Another example, with the ASHS pipeline for hippocampal subfield segmentation:

resource = experiment.resource('ASHS')
volumes = resource.volumes()

Again, this would only work provided that corresponding resources respect a certain naming and structure on XNAT. Here in this present example, FreeSurfer results are stored in resources called FREESURFER6 and the whole FreeSurfer folder (named after the subject) is stored in the resource. Not having such resources would just have no effect and the resources would be served with their default basic functions.

Nevertheless, this mechanism has been implemented so as to get easily adapted to local configurations, by editing/adding to a specific place in the library code.

Adding a custom function is done simply as follows.

In the folder pyxnat/core/derivatives/, edit any existing file or add a new one (filename does not matter):

  • Define XNAT_RESOURCE_NAME. This variable names the XNAT resource which needs a custom function.
  • Write the custom function with self as first parameter (self will be the pyxnat Resource object).
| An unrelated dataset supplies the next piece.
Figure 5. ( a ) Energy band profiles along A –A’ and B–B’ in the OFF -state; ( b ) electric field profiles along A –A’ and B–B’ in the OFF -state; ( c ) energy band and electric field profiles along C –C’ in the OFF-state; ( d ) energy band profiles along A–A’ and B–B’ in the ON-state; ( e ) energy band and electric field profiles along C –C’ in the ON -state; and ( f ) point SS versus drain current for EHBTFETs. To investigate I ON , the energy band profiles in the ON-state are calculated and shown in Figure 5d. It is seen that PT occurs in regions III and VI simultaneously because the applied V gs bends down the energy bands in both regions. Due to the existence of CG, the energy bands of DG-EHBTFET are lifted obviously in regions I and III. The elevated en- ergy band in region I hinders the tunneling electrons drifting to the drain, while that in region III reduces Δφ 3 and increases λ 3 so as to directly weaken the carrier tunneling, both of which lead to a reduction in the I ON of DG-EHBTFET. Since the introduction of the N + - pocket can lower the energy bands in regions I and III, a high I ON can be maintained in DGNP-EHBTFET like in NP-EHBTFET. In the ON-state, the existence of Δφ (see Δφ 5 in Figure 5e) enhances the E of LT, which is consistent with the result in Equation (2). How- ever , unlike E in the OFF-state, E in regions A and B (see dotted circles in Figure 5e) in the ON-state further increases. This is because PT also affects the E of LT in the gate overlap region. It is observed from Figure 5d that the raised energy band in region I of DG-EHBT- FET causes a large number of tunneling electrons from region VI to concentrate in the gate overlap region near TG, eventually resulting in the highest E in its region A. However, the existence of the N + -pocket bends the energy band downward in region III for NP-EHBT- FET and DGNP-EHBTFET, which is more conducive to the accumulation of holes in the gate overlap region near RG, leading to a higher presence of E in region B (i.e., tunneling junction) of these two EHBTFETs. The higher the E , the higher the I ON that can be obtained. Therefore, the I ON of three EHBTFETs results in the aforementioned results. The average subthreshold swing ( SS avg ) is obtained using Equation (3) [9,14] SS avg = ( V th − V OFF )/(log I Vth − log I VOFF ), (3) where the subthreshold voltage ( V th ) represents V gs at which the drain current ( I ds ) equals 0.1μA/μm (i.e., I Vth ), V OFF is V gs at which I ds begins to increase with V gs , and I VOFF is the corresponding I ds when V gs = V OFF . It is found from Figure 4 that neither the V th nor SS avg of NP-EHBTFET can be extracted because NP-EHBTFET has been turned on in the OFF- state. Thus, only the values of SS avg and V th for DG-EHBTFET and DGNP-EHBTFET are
If the resources which the custom function should be added has multiple names instead of a single one, their list may be provided under the variable XNAT_RESOURCE_NAMES.

Example in pyxnat/core/derivatives/freesurfer.py:

XNAT_RESOURCE_NAMES = ['FREESURFER6', 'FREESURFER6_HIRES']

def hippoSfVolumes(self, mode='T1'):
    import pandas as pd

    table = []
    files = list(self.files('*h.hippoSfVolumes-%s.v10.txt'%mode))
    for f in files:
        uri = f._uri

        res = self._intf.get(uri).text.split('\n')
        d1 = dict([each.split(' ') for each in res[:-1]])
        d2 = dict([('%s'%k, float(v)) \
                   for k,v in d1.items()])

        side = {'l':'left', 'r':'right'}[uri.split('/')[-1][0]]
        for region, value in d2.items():
            row = [side, region, value]
            table.append(row)

    columns = ['side', 'region', 'value']
    return pd.DataFrame(table, columns=columns)

Since then this mechanism has been leveraged in higher-level functions such as in bx, e.g. for collecting all numerical results from FreeSurfer over an entire XNAT project or caching them on a local drive.